Windows 10 presents an interesting challenge to upgraders for a number of reasons. Looking just at Start, yes it has a Start menu, but it’s different from the version in Windows 7, and quite a bit different from the Start screen in Windows 8.1 as well. Fortunately, Windows 10 Start is quite customizable. Here’s what you can do to make the Start experience more comfortable for you.
As you may know, Microsoft has provided a Start menu in its desktop OS since Windows 95 in 1995. In Windows 7, the Start menu wasn’t changed dramatically from previous versions, as Microsoft had instead added program launching capabilities in the taskbar.
Windows 8, of course, was a big change. In that and the subsequent 8.1 release, Microsoft substituted a full-screen Start experience—the Start screen—for the previous menus. This was confusing for users—and unwanted by many, especially those who worked primarily with desktop applications—and led to a flourishing cottage industry for Start screen replacements like Stardock’s Start8. But Microsoft did at least help matters somewhat by letting users boot directly into the desktop in Windows 8.1.
In Windows 10, Microsoft is offering a hybrid approach to Start. On PCs with an attached keyboard, you will boot into the familiar desktop environment and Start will display as a menu, as with pre-Windows 8 versions of Windows. However, that menu will include elements from the Windows 8.1 Start screen, including live tiles that can provide “at a glance” updates from the underlying apps.
If you’re using a touch-based Windows 10 device—a mini-tablet perhaps, or a full-sized tablet or 2-in-1 without a keyboard—Windows 10 will instead display Start as a full-screen experience, much like the Start screen in Windows 8.1.
If you’re upgrading from Windows 7 or 8.1 on a traditional, non-touch PC in particular, and in many other cases as well, the default Windows 10 Start experience may not be ideal for your needs. So here are a few things you should know.
Windows 8.1 fan? Run it full-screen. If you used Windows 8.1 and became familiar with the full-screen Start screen, you can configure Start to always run full-screen. To do so, open Settings (WINKEY + I), Personalization, Start and enable the option “Use full-screen Start when in the desktop.” It’s a bit different than Windows 8.1, of course, and All Apps is now available on the left of the screen, under the Menu (“≡”) button, and not at the bottom.
Windows 7 fan? Try this. While you can’t really enable the same two column layout found in the Windows 7 Start menu, you can at least get rid of all those tiles you’re never going to glance at, resize the Start menu, and make it more efficient. (Just pin apps you use all the time to the taskbar.) It takes a while, but when you’re done, it can look like this. (You can also use the “Customize List” option to add items like Documents and Downloads to the list at the bottom of the Start menu.)

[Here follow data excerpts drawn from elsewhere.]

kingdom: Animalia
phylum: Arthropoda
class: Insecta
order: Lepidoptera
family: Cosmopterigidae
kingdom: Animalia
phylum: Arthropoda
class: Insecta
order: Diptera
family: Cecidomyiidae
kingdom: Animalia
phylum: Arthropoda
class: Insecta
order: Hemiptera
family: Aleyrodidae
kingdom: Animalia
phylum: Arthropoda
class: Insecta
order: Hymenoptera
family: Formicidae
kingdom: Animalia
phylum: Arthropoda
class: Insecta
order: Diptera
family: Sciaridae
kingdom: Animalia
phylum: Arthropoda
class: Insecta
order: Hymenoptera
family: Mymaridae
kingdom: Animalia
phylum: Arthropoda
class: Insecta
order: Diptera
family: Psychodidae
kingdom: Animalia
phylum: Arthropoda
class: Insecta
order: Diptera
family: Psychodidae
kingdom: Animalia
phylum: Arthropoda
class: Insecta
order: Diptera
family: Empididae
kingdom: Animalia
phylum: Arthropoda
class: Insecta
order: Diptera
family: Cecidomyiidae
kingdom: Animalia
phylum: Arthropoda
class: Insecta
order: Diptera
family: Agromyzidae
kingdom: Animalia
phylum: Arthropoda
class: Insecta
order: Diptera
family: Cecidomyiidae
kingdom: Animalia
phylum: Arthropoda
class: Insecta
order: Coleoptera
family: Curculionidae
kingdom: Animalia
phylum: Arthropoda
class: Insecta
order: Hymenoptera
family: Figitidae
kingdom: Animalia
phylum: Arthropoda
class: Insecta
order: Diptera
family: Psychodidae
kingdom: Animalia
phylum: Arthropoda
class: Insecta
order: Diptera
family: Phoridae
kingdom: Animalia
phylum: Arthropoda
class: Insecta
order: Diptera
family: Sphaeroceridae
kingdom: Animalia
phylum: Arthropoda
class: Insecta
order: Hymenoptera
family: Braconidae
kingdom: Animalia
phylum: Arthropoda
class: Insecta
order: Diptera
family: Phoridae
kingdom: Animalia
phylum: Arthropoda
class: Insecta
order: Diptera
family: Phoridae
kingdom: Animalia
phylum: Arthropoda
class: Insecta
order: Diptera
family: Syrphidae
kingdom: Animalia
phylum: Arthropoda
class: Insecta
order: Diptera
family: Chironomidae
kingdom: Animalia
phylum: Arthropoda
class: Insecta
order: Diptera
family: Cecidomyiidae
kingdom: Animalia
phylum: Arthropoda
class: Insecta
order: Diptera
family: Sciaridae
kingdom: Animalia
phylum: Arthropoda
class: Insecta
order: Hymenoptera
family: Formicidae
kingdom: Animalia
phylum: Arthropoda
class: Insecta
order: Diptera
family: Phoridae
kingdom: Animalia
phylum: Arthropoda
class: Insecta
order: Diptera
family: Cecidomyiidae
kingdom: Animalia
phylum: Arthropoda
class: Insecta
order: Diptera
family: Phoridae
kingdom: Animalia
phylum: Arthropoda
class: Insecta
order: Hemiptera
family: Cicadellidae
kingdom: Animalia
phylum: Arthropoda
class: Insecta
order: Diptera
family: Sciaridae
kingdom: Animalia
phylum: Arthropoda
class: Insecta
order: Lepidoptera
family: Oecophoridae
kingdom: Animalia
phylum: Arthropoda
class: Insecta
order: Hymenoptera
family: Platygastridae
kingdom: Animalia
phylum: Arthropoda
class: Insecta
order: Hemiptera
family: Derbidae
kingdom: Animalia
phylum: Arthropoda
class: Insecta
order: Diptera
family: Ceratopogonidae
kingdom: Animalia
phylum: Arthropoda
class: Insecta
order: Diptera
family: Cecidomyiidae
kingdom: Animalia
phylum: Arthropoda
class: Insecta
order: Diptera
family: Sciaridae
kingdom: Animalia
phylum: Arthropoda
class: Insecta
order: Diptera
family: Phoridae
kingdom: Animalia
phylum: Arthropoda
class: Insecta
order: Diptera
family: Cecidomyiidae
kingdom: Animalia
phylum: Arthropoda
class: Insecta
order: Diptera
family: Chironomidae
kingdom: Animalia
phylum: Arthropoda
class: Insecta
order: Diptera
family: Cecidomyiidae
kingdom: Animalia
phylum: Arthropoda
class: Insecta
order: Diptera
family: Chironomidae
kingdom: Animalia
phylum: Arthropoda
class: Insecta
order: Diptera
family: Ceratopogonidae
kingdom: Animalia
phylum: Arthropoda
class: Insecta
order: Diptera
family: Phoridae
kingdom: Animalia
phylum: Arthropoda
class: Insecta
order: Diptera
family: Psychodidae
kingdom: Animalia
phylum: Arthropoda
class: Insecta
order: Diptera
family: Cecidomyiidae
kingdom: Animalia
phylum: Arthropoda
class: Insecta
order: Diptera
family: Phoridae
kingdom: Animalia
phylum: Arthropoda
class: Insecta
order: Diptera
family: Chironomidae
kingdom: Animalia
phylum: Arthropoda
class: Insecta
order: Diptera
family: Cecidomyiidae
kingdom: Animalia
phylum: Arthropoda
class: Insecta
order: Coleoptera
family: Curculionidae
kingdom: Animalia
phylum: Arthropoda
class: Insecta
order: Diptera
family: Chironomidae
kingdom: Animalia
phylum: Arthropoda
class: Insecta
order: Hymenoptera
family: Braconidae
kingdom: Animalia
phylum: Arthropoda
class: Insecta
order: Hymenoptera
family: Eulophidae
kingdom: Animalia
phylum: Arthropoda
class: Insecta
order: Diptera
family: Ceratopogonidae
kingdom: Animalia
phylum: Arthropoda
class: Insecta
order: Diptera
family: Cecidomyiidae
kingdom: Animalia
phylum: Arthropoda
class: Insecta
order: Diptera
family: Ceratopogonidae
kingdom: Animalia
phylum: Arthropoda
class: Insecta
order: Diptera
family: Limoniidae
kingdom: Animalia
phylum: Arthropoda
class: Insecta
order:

Serious Windows 7 fan? Then try this instead. If you really can’t live without the Windows 7 Start menu, consider Stardock’s Start10 utility. It costs just $5 and will give you back a nearly identical Start menu.
Don’t forget the Power User menu. As with Windows 8.x, Windows 10 has a secret Power User menu that includes many of the tasks you used to access from the Windows 7 Start menu. To access this menu, type WINKEY + X or right-click on the Start button.
Cortana replaced Start Search, but it’s OK. The Start Search feature from Windows 7 and 8.1 is still available in Windows 10, and it works exactly the same way: just access Start and start typing. In Windows 10, this feature is called Cortana—and it can do much more, and be controlled by voice—but don’t be confused. It works like Start Search did too. (And WINKEY + R still works if you just need the Run dialog.)
Make the Start menu prettier. If you navigate to Settings (WINKEY + I), Personalization, Colors, you can choose a color for Start (and taskbar and Action Center) and configure transparency. And if you’re using a rotating desktop background, you can have this color—called the accent color—change to match that wallpaper automatically.